Full i100 values for main milestones

Variant O2 i100 cycles O2 CPI O2 CM/MHz O3 i100 cycles O3 CPI O3 CM/MHz Ofast i100 cycles Ofast CPI Ofast CM/MHz
rv32i-pipe 41,275,362 1.335811572 2.422752828 38,877,313 1.315809553 2.572194225 38,877,308 1.315809473 2.572194556
rv32i-pipe-br 37,838,532 1.224584025 2.642808659 35,812,817 1.212091142 2.792296400 35,812,812 1.212091055 2.792296790
rv32i-pipe-br-2dbp 35,141,770 1.137307604 2.845616484 33,466,269 1.132671809 2.988083315 33,466,268 1.132671852 2.988083404
rv32i-pipe-br-2dbp-btb 33,813,574 1.094322648 2.957392200 32,347,569 1.094809209 3.091422419 32,347,568 1.094809249 3.091422514
rv32i-pipe-br-2dbp-btb-hzopt 33,812,468 1.094286854 2.957488936 32,346,765 1.094781998 3.091499258 32,346,764 1.094782038 3.091499354
rv32i-pipe-br-2dbp-btb-hzopt-luopt 33,808,868 1.094170346 2.957803852 32,342,681 1.094643774 3.091889630 32,342,680 1.094643814 3.091889726
rv32i-pipe-br-2dbp-btb-hzopt-luopt-fulu 33,144,324 1.072663434 3.017107846 31,709,661 1.073219100 3.153613027 31,709,660 1.073219139 3.153613126
rv32i-pipe-br-hybp-btb-hzopt-luopt-fulu 32,954,053 1.066505616 3.034528105 31,566,209 1.068363941 3.167944557 31,554,775 1.067977028 3.169092475
rv32i-pipe-br-hybp-btb-ras-hzopt-luopt-fulu 32,895,899 1.064623554 3.039892602 31,540,922 1.067508098 3.170484363 31,529,489 1.067121219 3.171634022

Superscalar comparison (fair same-ELF numbers)

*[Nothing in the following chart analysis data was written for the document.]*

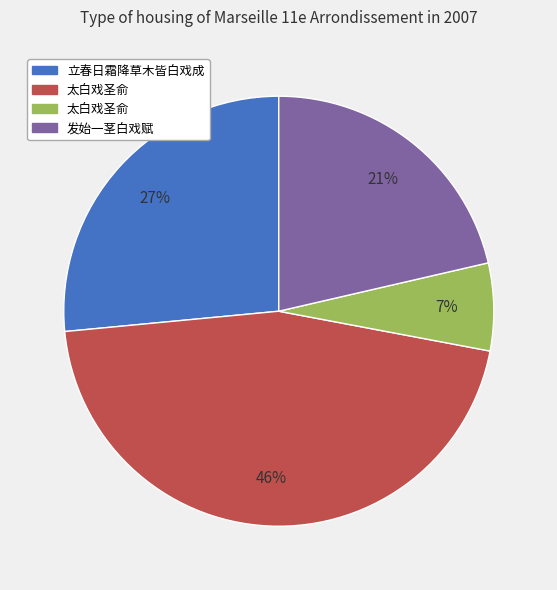

To the nearest percent, what is the difference between the largest and smallest slice percentages?

39%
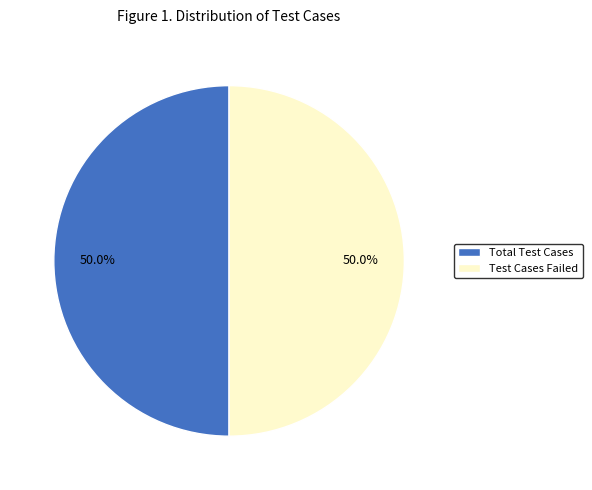

To the nearest percent, what portion does Test Cases Failed represent?

50%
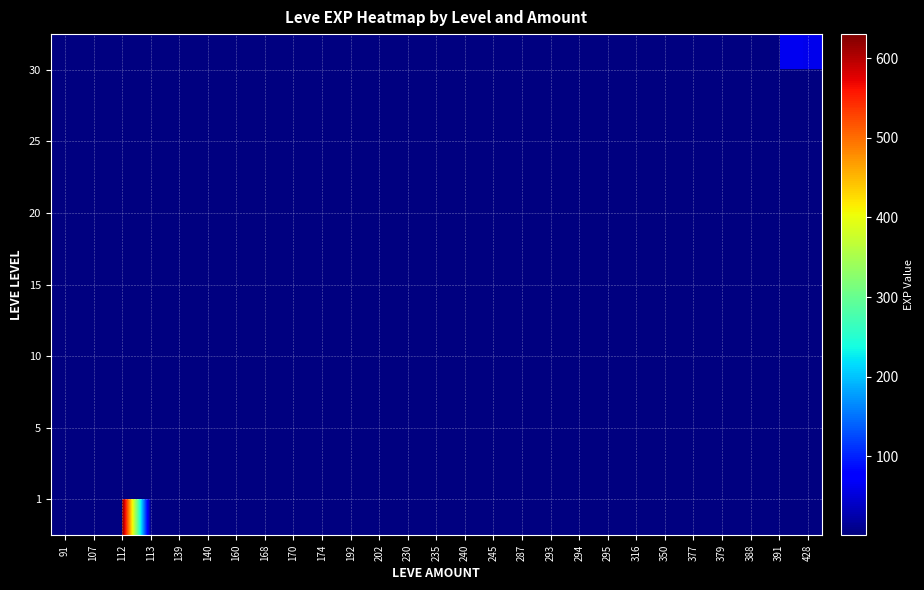

How many data points does each series have?

27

From rv32i-superscalar/COREMARK_RESULTS.md fair run:

  • Superscalar O3 i100: cycles 30,832,113, CPI 1.043518297, CoreMark/MHz 3.243371611
  • Best pipelined line so far (rv32i-pipe-br-hybp-btb-ras-hzopt-luopt-fulu):
    • cycles 31,540,922, CPI 1.067508098, CoreMark/MHz 3.170484363

Remaining gap to superscalar on O3 i100:

  • CoreMark/MHz gap: 3.243371611 - 3.170484363 = 0.072887248
  • Relative gap: about 2.299%

Final status summary

  • The main pipeline line improved from 2.572194225 to 3.170484363 CoreMark/MHz at O3 i100.
  • That is about 23.260% better than the original pipelined baseline.
  • The largest single gains came from:
    • early branch resolution,
    • better branch prediction direction,
    • BTB target prediction,
    • generalized load use forwarding (fulu).
  • Later tuning with tournament style direction selection and RAS gave additional smaller gains.

Reference

Full optimization breakdown and detailed analysis: ../../blogs/optm-riscv-core/


Summary

  • Single-cycle: Perfect CPI, limited by clock
  • Multi-cycle: High CPI (~4), low throughput
  • Pipeline: Balanced (~1.3 CPI)
  • Superscalar: Best (~1.04 CPI), but underutilized

The full optimized pipeline approaches superscalar performance with significantly lower complexity.